I’ve always found that my most productive times of day are first thing in the morning and late at night, into the early hours of morning. The afternoon and evening equal zombie time for me. Instead of fighting it like every other nine-to-fiver, I’m going with the flow, only doing creative work during prime-time. It feels great, I get tons more done, and the best part is that it leaves the afternoons and evenings for exploring all the glorious sights and sounds around us.
- The road is lonely.
Perhaps the biggest surprise we’ve encountered is how lonely it can be out here. We get to meet great people all the time. But many of the encounters we have are quick and then over. I love it when we can catch up with familiar faces even if for just a quick beer or a costume party. We’ve hit it off with some really amazing people that will hopefully become lifelong friends. It’s always bittersweet because we know we will soon be moving on to the next city and are never sure when our next friend encounter will happen.

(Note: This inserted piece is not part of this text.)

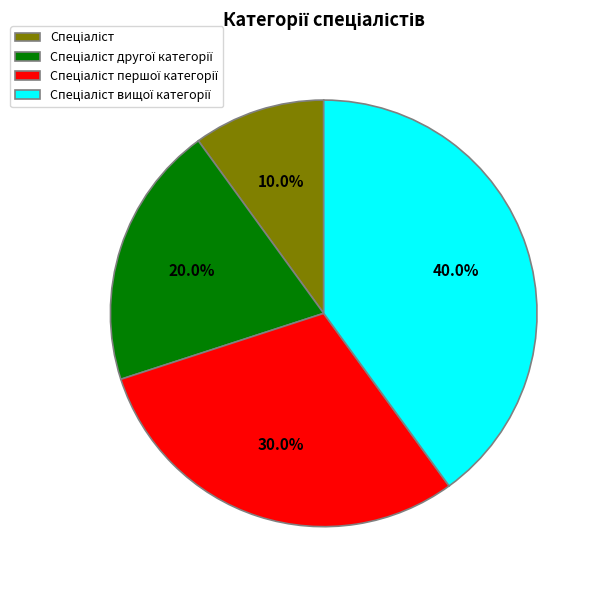

What percentage is NOT represented by Спеціаліст?

90.0%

So, at the one month road sign, I can safely say that this little experiment has been a success. The RV lifestyle is not only good, it is awesome, and it works. Not only for a couple of adventurous creatives, but for anyone wanting to dump the conventional lifestyle for a chance to do things all over again, just because you can.
Rachel and Travis give the RV lifestyle two thumbs up.
*Except when referring to those Canuck folks we know and love and who are exceedingly friendly. You know who you are.